::: EXERCISE DATA

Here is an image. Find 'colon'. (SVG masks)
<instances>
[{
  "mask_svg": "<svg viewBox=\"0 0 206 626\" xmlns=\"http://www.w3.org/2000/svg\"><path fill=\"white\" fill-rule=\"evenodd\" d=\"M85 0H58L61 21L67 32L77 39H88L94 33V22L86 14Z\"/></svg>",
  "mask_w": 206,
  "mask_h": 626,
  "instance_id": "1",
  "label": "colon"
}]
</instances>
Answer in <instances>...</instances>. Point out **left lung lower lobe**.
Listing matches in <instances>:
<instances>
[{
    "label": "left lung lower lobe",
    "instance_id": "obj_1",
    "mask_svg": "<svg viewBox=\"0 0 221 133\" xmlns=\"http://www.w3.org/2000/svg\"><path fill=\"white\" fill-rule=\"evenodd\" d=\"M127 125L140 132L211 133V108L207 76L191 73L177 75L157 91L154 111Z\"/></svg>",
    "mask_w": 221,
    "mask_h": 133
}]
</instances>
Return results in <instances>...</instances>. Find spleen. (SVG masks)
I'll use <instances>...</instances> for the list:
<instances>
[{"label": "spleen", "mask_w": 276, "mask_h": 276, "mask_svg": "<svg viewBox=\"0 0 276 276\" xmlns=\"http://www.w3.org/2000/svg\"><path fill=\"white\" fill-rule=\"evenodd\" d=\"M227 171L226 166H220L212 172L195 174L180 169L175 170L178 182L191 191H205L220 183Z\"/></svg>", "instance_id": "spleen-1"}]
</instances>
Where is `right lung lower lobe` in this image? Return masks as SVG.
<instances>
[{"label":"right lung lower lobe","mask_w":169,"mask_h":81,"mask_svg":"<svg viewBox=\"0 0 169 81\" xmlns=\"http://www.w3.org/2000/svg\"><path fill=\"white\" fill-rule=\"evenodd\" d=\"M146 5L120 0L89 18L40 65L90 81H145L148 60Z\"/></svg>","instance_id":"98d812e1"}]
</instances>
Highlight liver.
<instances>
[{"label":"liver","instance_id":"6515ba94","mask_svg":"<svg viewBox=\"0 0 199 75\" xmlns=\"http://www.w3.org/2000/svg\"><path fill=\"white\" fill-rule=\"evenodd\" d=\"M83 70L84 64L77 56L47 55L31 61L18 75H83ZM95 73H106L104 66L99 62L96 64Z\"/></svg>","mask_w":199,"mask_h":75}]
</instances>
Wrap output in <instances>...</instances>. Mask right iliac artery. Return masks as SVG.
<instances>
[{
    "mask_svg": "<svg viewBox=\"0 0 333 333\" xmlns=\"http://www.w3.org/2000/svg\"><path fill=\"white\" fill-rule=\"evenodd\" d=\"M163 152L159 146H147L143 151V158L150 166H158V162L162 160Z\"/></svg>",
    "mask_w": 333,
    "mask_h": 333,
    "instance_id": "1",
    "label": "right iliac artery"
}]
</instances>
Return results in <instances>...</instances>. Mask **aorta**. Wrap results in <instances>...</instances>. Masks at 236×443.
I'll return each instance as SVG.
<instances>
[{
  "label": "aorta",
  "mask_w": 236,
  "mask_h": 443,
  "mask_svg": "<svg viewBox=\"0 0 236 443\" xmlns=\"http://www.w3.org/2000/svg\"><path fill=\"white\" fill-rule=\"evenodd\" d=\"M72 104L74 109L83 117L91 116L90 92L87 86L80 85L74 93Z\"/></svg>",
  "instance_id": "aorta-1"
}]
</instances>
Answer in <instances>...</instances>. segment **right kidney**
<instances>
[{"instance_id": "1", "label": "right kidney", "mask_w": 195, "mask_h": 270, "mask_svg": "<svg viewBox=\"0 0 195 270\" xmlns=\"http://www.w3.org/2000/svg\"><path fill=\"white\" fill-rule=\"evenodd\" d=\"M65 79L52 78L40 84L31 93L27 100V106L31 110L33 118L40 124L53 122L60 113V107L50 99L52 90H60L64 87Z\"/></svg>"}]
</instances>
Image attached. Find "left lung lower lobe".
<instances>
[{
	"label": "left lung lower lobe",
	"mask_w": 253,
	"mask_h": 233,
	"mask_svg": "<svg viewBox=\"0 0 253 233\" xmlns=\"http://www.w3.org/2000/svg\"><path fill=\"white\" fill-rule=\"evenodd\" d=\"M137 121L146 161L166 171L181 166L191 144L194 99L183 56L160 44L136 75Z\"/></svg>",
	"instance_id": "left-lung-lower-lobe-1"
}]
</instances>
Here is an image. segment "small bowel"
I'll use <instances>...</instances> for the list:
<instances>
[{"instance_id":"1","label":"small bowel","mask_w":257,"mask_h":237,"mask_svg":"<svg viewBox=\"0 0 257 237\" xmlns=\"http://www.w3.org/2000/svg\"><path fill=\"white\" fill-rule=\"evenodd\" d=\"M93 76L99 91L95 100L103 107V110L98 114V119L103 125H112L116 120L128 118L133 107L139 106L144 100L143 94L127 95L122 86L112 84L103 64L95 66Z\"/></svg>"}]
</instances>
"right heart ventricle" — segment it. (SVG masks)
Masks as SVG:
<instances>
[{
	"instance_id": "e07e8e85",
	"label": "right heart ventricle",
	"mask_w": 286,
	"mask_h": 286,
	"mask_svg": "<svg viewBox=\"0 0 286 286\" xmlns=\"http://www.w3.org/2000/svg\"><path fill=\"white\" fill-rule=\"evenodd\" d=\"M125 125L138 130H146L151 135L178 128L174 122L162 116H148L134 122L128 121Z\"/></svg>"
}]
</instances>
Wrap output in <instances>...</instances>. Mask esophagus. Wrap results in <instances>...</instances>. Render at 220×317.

::::::

Identify every line in the records above that contains the string "lung", and copy each of those lines.

Answer in <instances>...</instances>. Point out **left lung lower lobe**.
    "label": "left lung lower lobe",
Where is `right lung lower lobe` in this image? Return masks as SVG.
[{"label":"right lung lower lobe","mask_w":169,"mask_h":81,"mask_svg":"<svg viewBox=\"0 0 169 81\" xmlns=\"http://www.w3.org/2000/svg\"><path fill=\"white\" fill-rule=\"evenodd\" d=\"M146 5L120 0L89 18L40 65L90 81H145L148 60Z\"/></svg>","instance_id":"98d812e1"}]
Image attached. Find "left lung lower lobe".
	"label": "left lung lower lobe",
	"instance_id": "left-lung-lower-lobe-1"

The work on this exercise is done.